Every ballet company waxes and wanes, and here some of the departed from the 2005 production were missed: Jennifer Glaze’s lovably ditsy Stepmother; Vilia Putrius as a shimmy-shouldered ball guest; Mindaugas Bauzys as the officer who kept almost-falling out of the car; Viktor Plotnikov as a slouchy, Humphrey Bogart–like Photo Journalist. But there’s a lot left to appreciate: Shannon Parsley as a Mary Poppins–gracious Fairy Godmother in garden green (and her last name could hardly be more appropriate); Jared Redick as the Hired Escort whose pretensions are most hilariously at odds with his prowess; Sarah Wroth as a sparkly, photo-op-obsessed ball guest and a sensuous Spanish Gypsy; Tempe Ostergren as an “Ooh, me?! Wait, get my good side” shoe-store customer; Rie Ichikawa’s elegant, implacable Twig.
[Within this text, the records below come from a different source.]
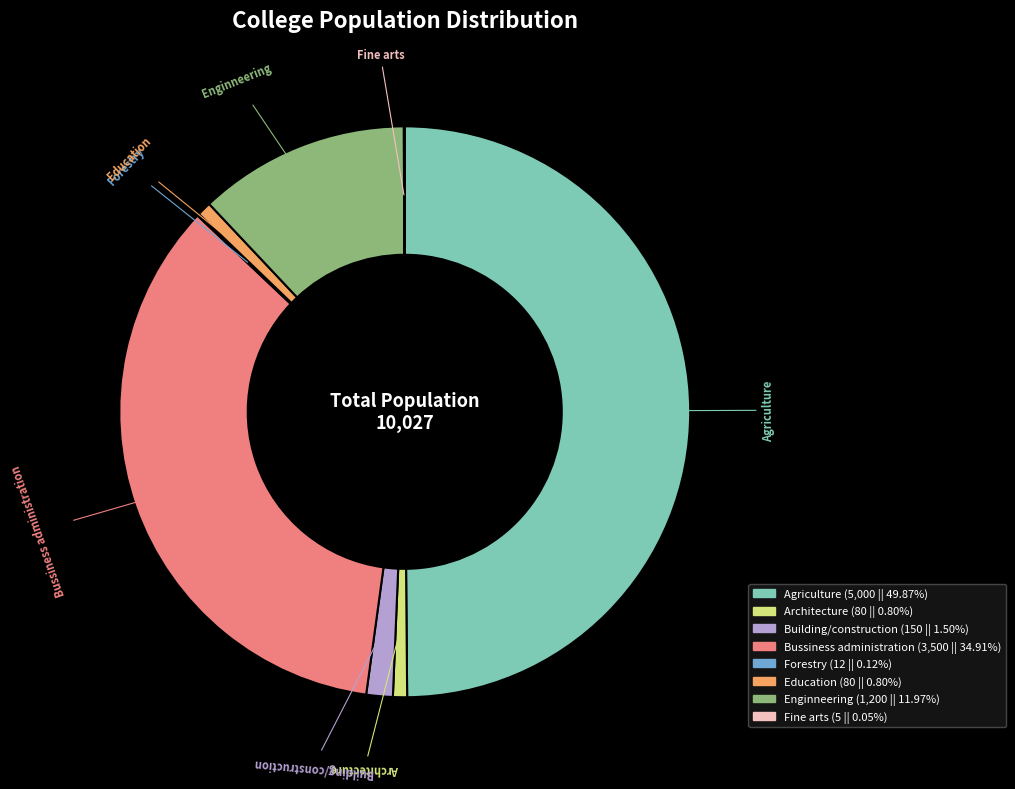

The Agriculture slice represents 59% of the pie. True or false?

False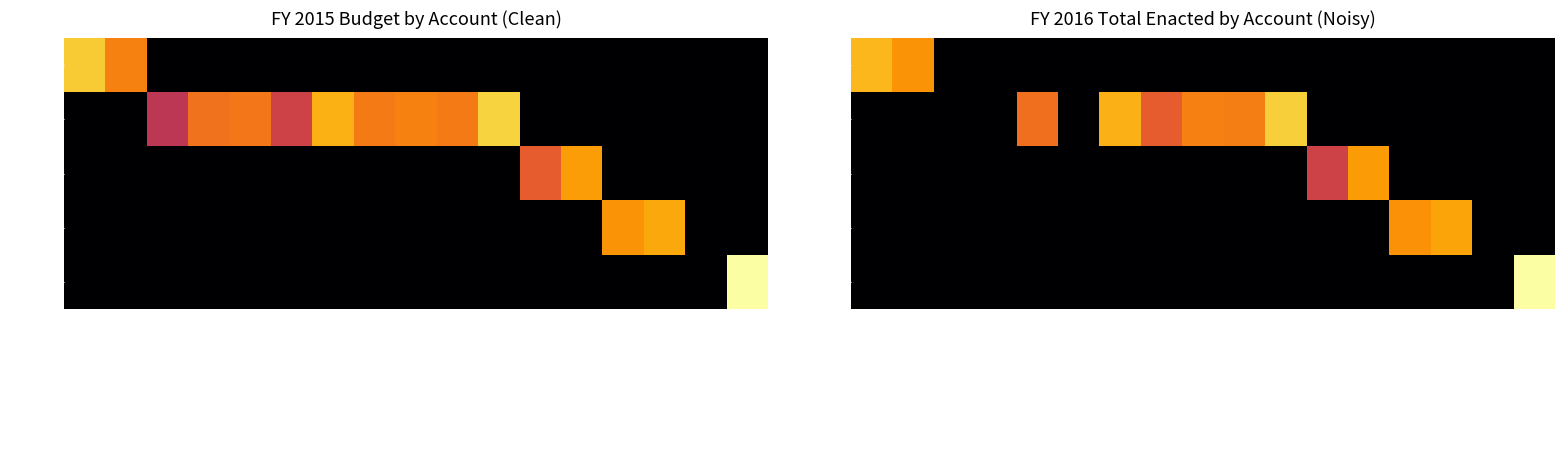

What is the difference between the second highest and second lowest values in the 493001A series?

10.8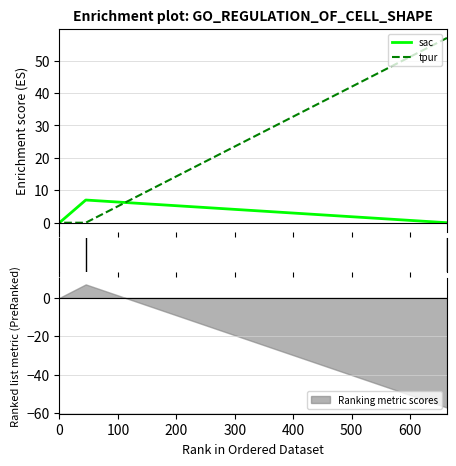

True or false: tpur has a value of 100 at 663.

False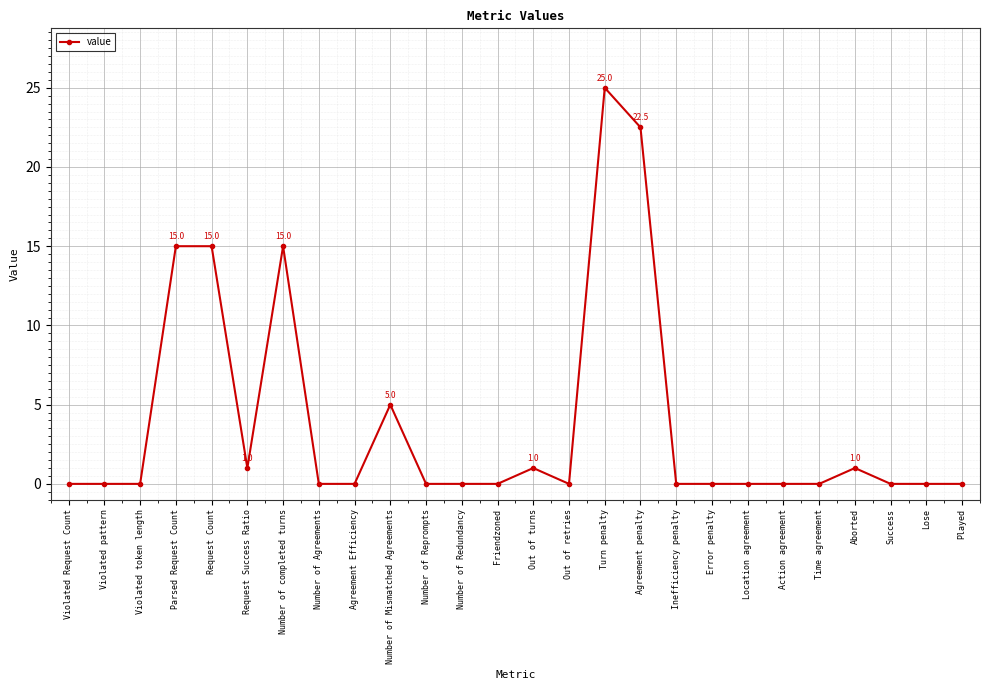

What is the average value?

3.9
Misa Kuranaga was a delicate, nuanced (overused words, but they actually apply here) Blossom, Melissa Hough a languid, luxuriating Petal, Dalay Parrondo an agitated Moss.
The Stepsisters were sublime. Kathleen Breen Combes did the Stepsister in 2005, and Heather Myers the Other Stepsister, but to the best of my memory, they were always in different casts. Usually the gawky, rubbernecking, pratfalling Other Stepsister steals the show (particularly if it’s Myers), but Combes held her own with a Jean Harlow look and an affect that was sexy as well as (calculatedly) empty. They were partners; the end of the ball-scene second act even found them dancing together.
As they did in 2005, Lorna Feijóo danced Cinderella and Carlos Molina the Prince on opening night. Feijóo is at her best in the kitchen and the garden, canoodling with her warming-pan dance partner, playing hopscotch, or whipping through her third-act fouetté sequence on the foot with the glass-slipper toe, the bare foot never touching the floor. Molina has the moral presence to ground Kudelka’s message, right down to the point where the Prince actually recognizes (or thinks he does) Cinderella in the kitchen before asking her to try on the slipper. His dancing is inconsistent; he and Feijóo together did well with the difficult sequence of lifts in their ballroom duet, but they didn’t create much of an emotional partnership. Kudelka’s choreography is appealing in a modest way. Yet there’s something missing in a production where the big choreographic moment finds the ballerina dancing on one foot.